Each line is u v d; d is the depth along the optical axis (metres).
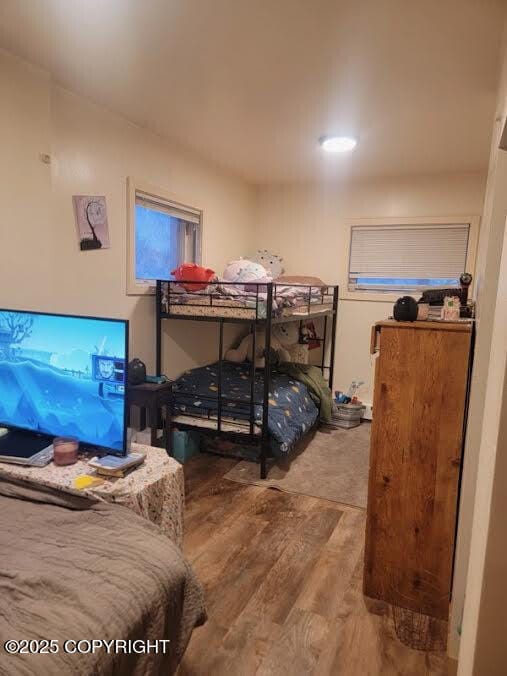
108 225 2.57
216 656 1.47
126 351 1.46
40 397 1.66
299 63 1.94
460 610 1.47
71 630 0.95
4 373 1.73
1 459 1.50
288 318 3.12
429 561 1.69
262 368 3.82
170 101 2.39
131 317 2.83
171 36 1.75
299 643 1.54
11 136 1.91
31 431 1.70
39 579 1.07
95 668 0.91
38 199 2.05
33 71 1.99
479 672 0.60
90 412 1.56
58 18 1.63
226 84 2.17
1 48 1.85
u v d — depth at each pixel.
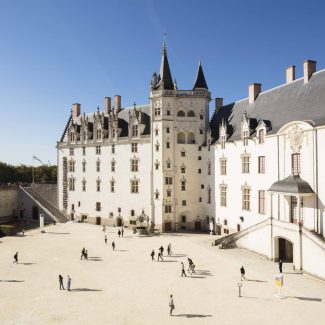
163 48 64.56
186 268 38.62
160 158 62.53
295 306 27.42
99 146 73.44
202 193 62.91
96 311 27.06
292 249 41.34
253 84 56.78
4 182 115.38
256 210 48.28
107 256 44.72
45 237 58.47
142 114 68.50
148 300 29.22
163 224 61.97
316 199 37.19
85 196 75.62
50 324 24.80
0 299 29.70
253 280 33.81
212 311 26.77
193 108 63.31
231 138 54.66
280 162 43.06
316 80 44.31
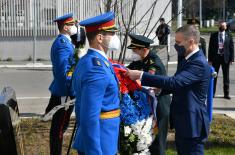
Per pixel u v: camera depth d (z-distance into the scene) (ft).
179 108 15.79
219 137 25.68
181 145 15.96
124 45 25.08
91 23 13.01
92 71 12.57
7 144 10.61
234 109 35.32
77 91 13.01
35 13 70.59
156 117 17.10
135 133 15.38
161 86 15.25
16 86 47.91
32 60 71.41
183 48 15.61
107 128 12.91
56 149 21.27
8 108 10.62
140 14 51.67
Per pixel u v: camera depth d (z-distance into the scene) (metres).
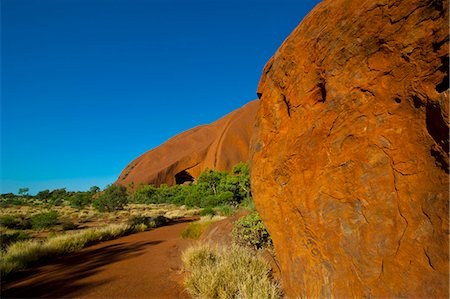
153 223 17.11
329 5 2.80
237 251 5.48
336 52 2.63
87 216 26.42
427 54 1.94
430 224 1.83
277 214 3.53
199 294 4.16
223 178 46.38
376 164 2.26
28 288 5.32
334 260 2.52
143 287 4.96
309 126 2.94
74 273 6.27
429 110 1.90
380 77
━━━━━━━━
> **Requirement**
For this exercise, write the listing out again exactly, excluding all images.

> **Written answer**
Each line is u v d; d is the depth along the optical axis (metres).
108 225 2.57
216 656 1.47
126 351 1.46
40 397 1.66
299 63 1.94
460 610 1.47
71 630 0.95
4 373 1.73
1 459 1.50
288 318 3.12
429 561 1.69
262 368 3.82
170 101 2.39
131 317 2.83
171 36 1.75
299 643 1.54
11 136 1.91
31 431 1.70
39 579 1.07
95 668 0.91
38 199 2.05
33 71 1.99
479 672 0.60
90 412 1.56
58 18 1.63
226 84 2.17
1 48 1.85
u v d — depth at each pixel.
163 48 64.56
186 268 38.62
160 158 62.53
295 306 27.42
99 146 73.44
202 193 62.91
96 311 27.06
292 249 41.34
253 84 56.78
4 182 115.38
256 210 48.28
107 256 44.72
45 237 58.47
142 114 68.50
148 300 29.22
163 224 61.97
316 199 37.19
85 196 75.62
50 324 24.80
0 299 29.70
253 280 33.81
212 311 26.77
193 108 63.31
231 138 54.66
280 162 43.06
316 80 44.31
Per pixel u v: camera depth d (z-distance into the scene) (ft).
179 108 15.79
219 137 25.68
181 145 15.96
124 45 25.08
91 23 13.01
92 71 12.57
7 144 10.61
234 109 35.32
77 91 13.01
35 13 70.59
156 117 17.10
135 133 15.38
161 86 15.25
16 86 47.91
32 60 71.41
183 48 15.61
107 128 12.91
56 149 21.27
8 108 10.62
140 14 51.67
Per pixel u v: camera depth d (z-distance into the scene) (metres).
153 223 17.11
329 5 2.80
237 251 5.48
336 52 2.63
87 216 26.42
427 54 1.94
430 224 1.83
277 214 3.53
199 294 4.16
223 178 46.38
376 164 2.26
28 288 5.32
334 260 2.52
143 287 4.96
309 126 2.94
74 273 6.27
429 110 1.90
380 77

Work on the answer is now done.